En cuanto a la pasta o koromo, hay muchas recetas, pero
lo más práctico es comprar harina especial para tempura y
trabajarla con agua muy, muy fría, siguiendo las instrucciones
del fabricante.
Ha de
quedar con una textura parecida a la de una natilla clásica.
Luego no hay más que ir sumergiendo, a poder ser con palillos,
cada bocado en la pasta y, de ahí, a la sartén, con aceite bien
caliente. En cuanto tomen ese color tan apetitoso, a escurrir
sobre papel absorbente. Y sin más dilaciones, a la mesa.
Ah: no se
líen con los palillos: coman la tempura con los dedos.
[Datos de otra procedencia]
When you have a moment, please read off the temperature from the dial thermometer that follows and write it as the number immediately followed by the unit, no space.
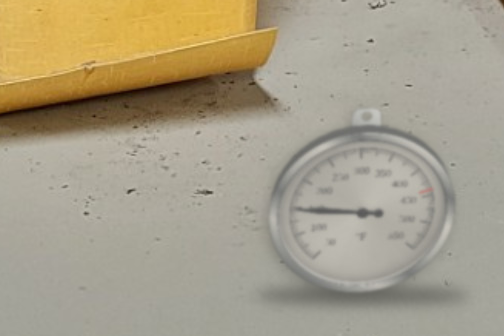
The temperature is 150°F
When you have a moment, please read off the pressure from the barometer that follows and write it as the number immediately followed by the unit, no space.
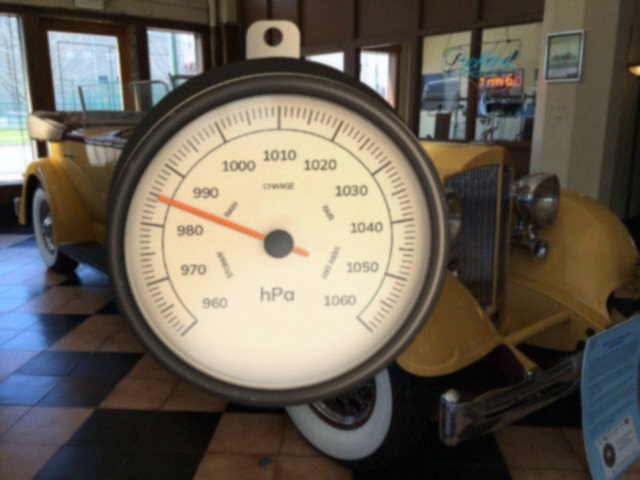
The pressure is 985hPa
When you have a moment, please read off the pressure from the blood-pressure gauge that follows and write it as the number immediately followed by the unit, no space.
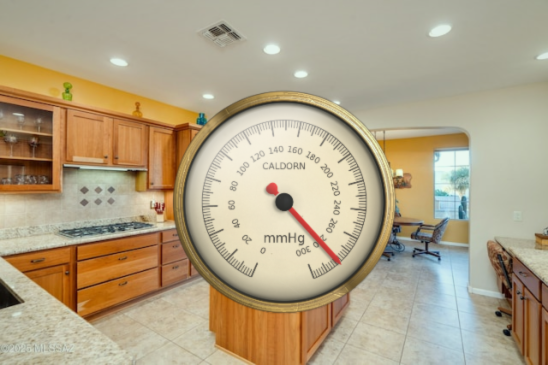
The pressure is 280mmHg
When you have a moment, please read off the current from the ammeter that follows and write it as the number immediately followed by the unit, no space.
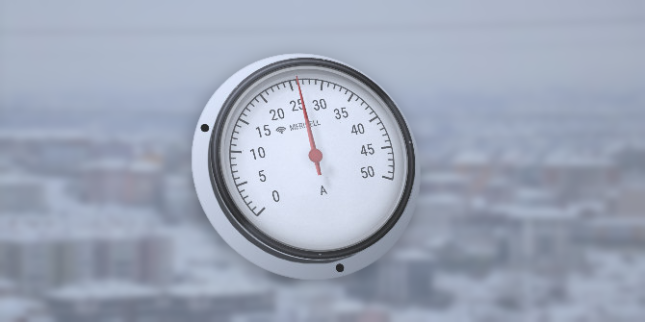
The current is 26A
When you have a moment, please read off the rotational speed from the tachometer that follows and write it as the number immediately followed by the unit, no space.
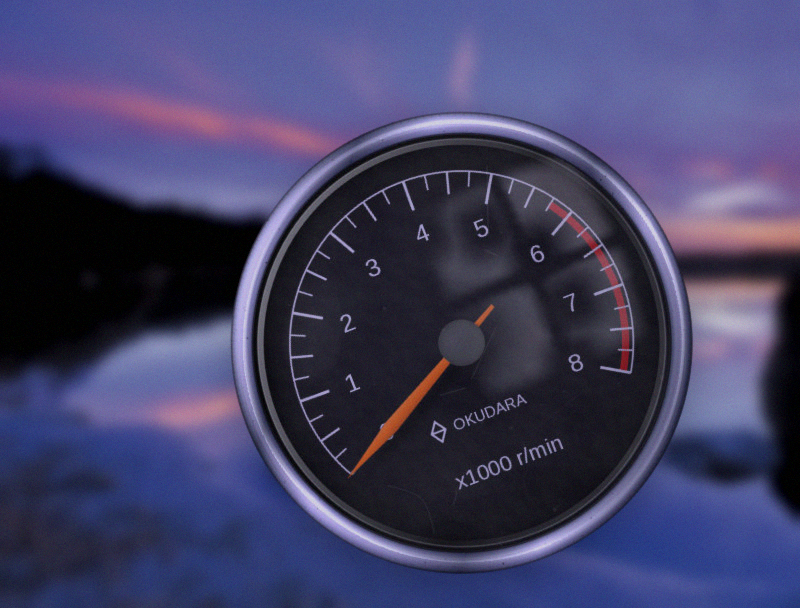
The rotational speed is 0rpm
Lo suyo es mojarla en una salsa de soja "alegrada" con un poco
de wasabi, pero no es obligatorio. Le va una buena cerveza, por
supuesto, pero también un blanco fresco: un godello de
Valdeorras será perfecto.
Pero no me
negarán que no deja de ser curioso que, medio milenio después de
haber salido de la Península para irse al otro lado del planeta,
la tempura, en su retorno, haya tirado de memoria, reconocido su
cuna y... vuelto a ser un buñuelo. Procuren que su tempura no
olvide lo que aprendió en el Japón: es... otra cosa.